## [PROBLEM]
Write out the entire listing below exactly as it appears, minus any pictures.

## [SUPPLIED RECORDS]

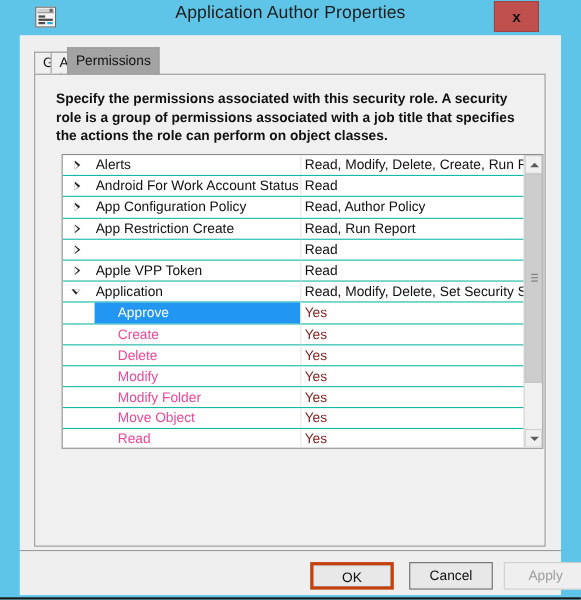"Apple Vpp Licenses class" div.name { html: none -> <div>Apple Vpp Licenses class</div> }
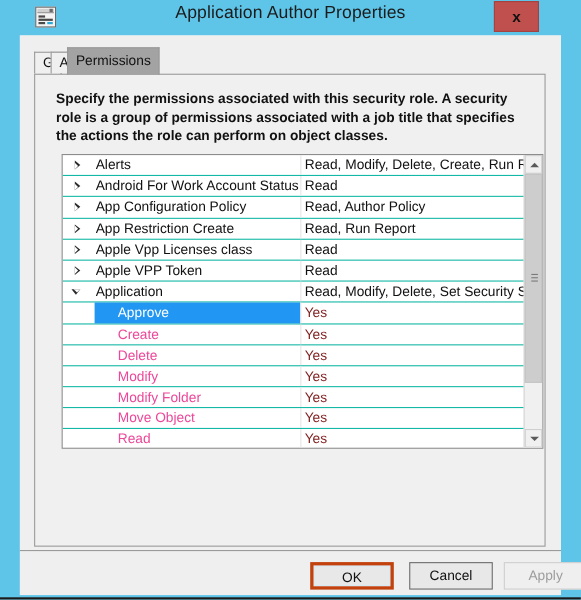"Application" div.name { html: <div>Application</div> -> none }
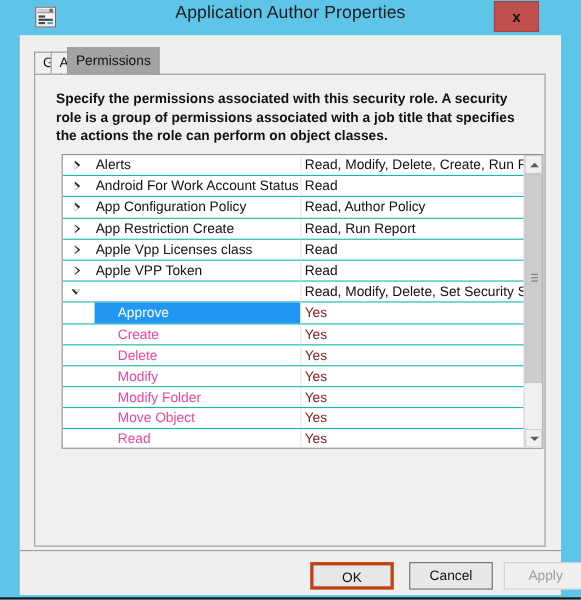"OK" .btn.default { border: 3px solid #c2410c -> 1px solid #c2410c; left: 264px -> 280px }
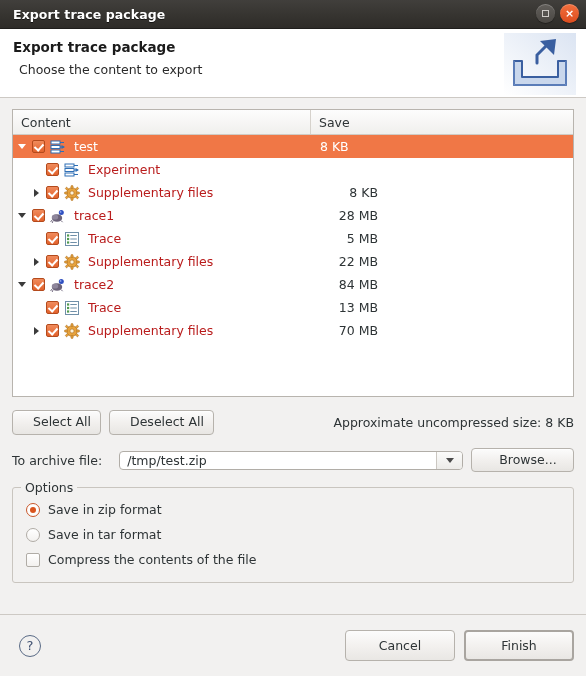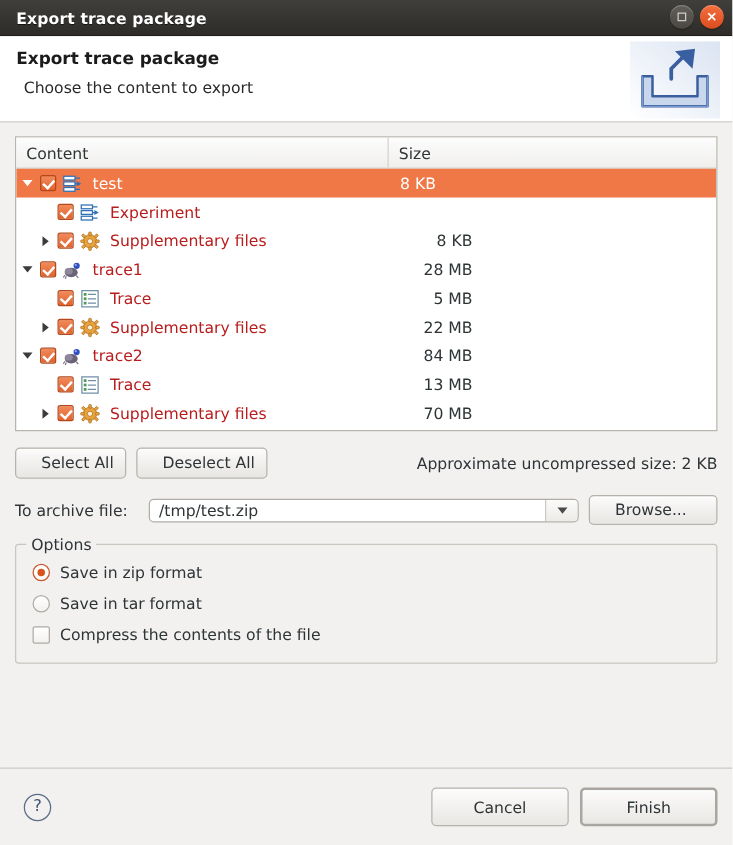"Content" .tree-wrap { height: 236px -> 288px }
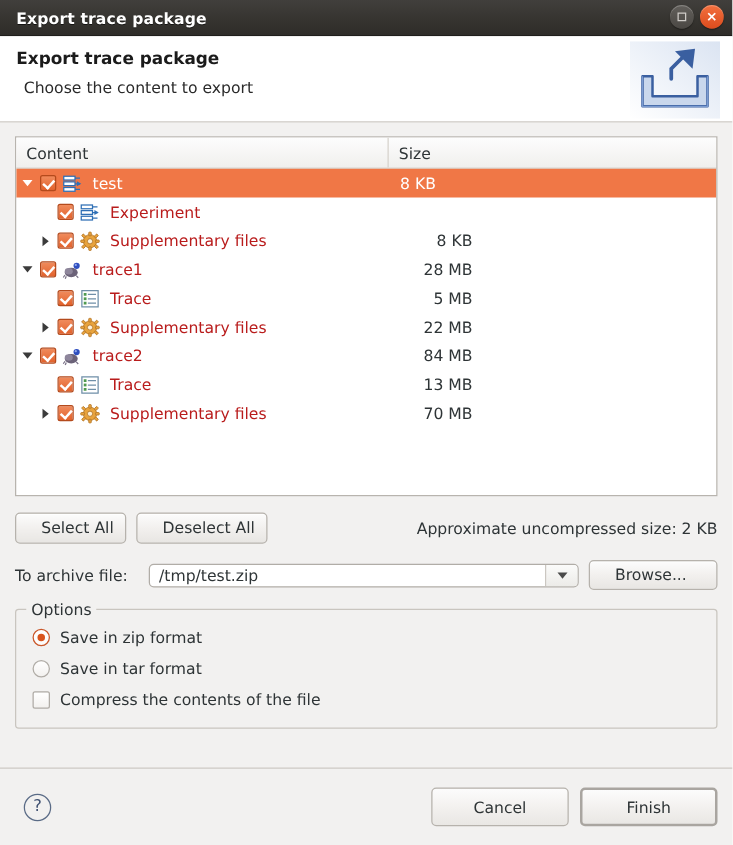"Size" div.th { text: Size -> Save }
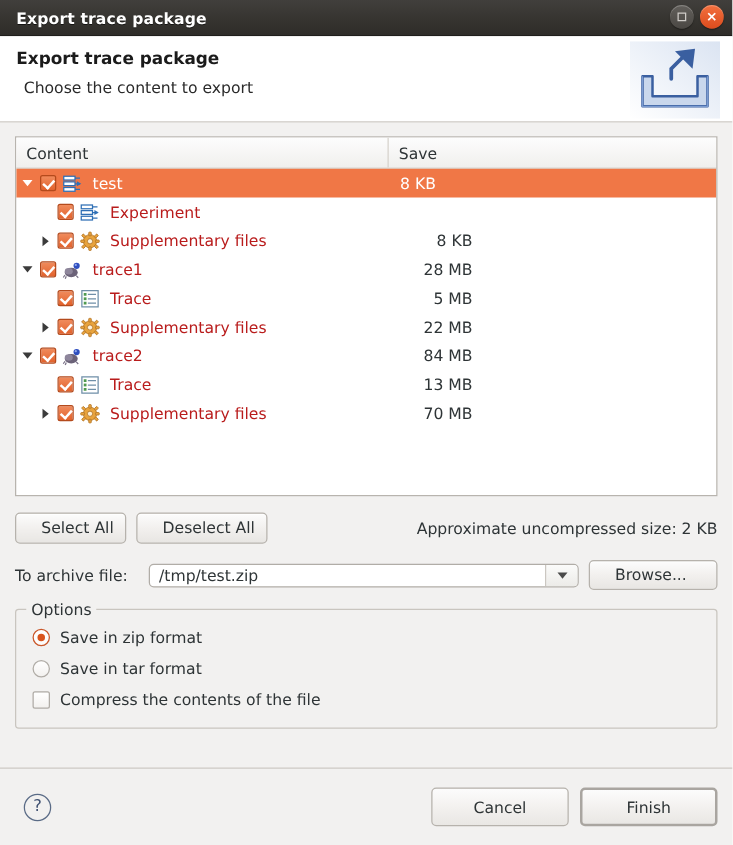"Approximate uncompressed size: 2 KB" span.sel-note { text: 2 -> 8 }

## [ANSWER TO THIS EXERCISE]
"Apple Vpp Licenses class" div.name { html: none -> <div>Apple Vpp Licenses class</div> }
"Application" div.name { html: <div>Application</div> -> none }
"OK" .btn.default { border: 3px solid #c2410c -> 1px solid #c2410c; left: 264px -> 280px }
"Content" .tree-wrap { height: 236px -> 288px }
"Size" div.th { text: Size -> Save }
"Approximate uncompressed size: 2 KB" span.sel-note { text: 2 -> 8 }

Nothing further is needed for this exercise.